If you would do this anyway, cool, but you can still get paid for it, I think people should get into the idea of getting paid in general.

If you’re not into any of that but just trying to read from time to time that’s also great! This concludes the section in which this greasy-palm deal is advertised.


NEW MATERIAL THIS WEEK

  • In business speak, news article is content. In New York Times, article’s content is you! I’m quoted in the end of this piece about poll work, which I started doing last year. I’ll be working next week for the September 13th primary, way out an hour away in North Brooklyn, and I recommend you sign up for the general if you have or can get the free time. There are 6,400 open slots for the primary but I’m not sure if there’s time left to register.

  • Some of the writing/voice work I did for the secret project last week got through, but it might not ever be public-facing.


THINGS I READ OR SAW THIS WEEK

  • Daniel Mallory Ortberg is one of the best writers going, with a very distinct voice that evokes all sorts of influences but takes its own form and inflection. This week this piece from his newsletter was very good at describing and dramatizing the experience of aspiring to clean up. Now I know that messiness is one of the habits of highly effective writers and I will never reform my habits.

  • I will stop recommending people read Zeynep Tufekci when all people are reading Zeynep Tufekci. A lot of people rightly went in on the decision of the New Yorker to give Steve Bannon a platform this week (and people reversed that decision via a labor strike!) and on Malcolm Gladwell’s naive responses, but this simple Twitter thread by Zeynep had a different angle that addressed the narrative element behind Gladwell’s foolish opinion in a way I really liked. I think a lot about how narrative structures influence our understanding of reality, but it’s hard for me to write about because it’s complicated.

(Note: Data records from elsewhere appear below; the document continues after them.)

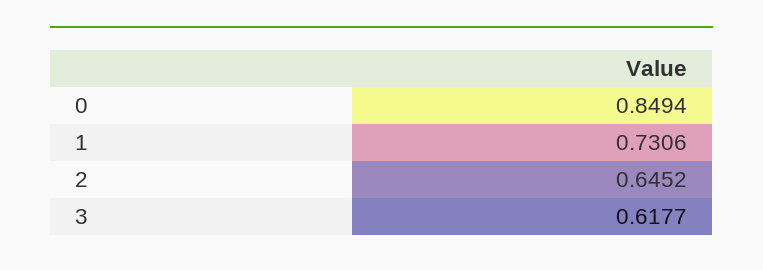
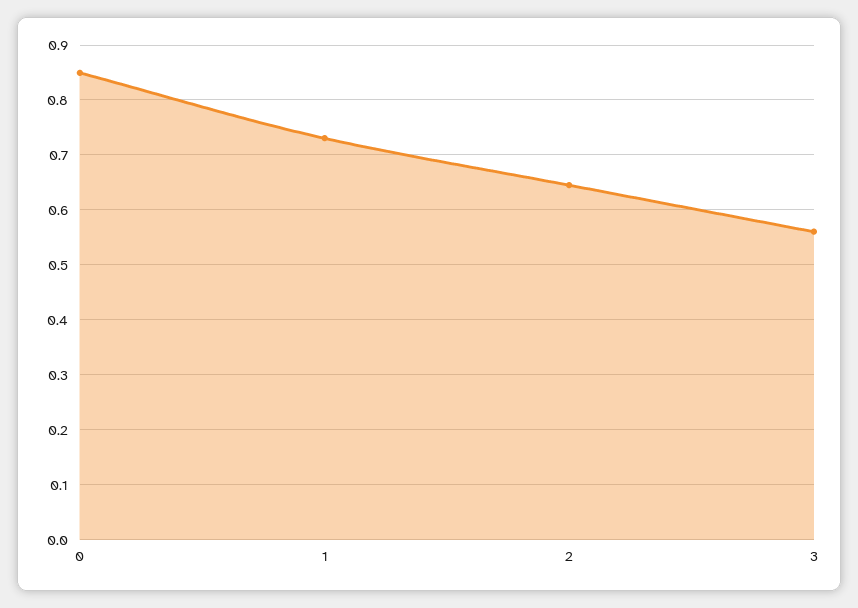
  {
    "0": 0.8494,
    "1": 0.7306,
    "2": 0.6452,
-   "3": 0.6177
+   "3": 0.56
  }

  • This old Slate piece was pretty good on understanding impostor experience as something normal that most people go through, rather than a syndrome some individuals have. I was entertained and heartened that Neil Gaiman, a writer I sometimes have read but don’t follow that closely, shared a deep fear that I’ve had my whole adult life: someone knocking on his door and telling him the jig is up and he has to stop writing. If I only I also shared his concordant success and fully extant writing career. Feeling good though.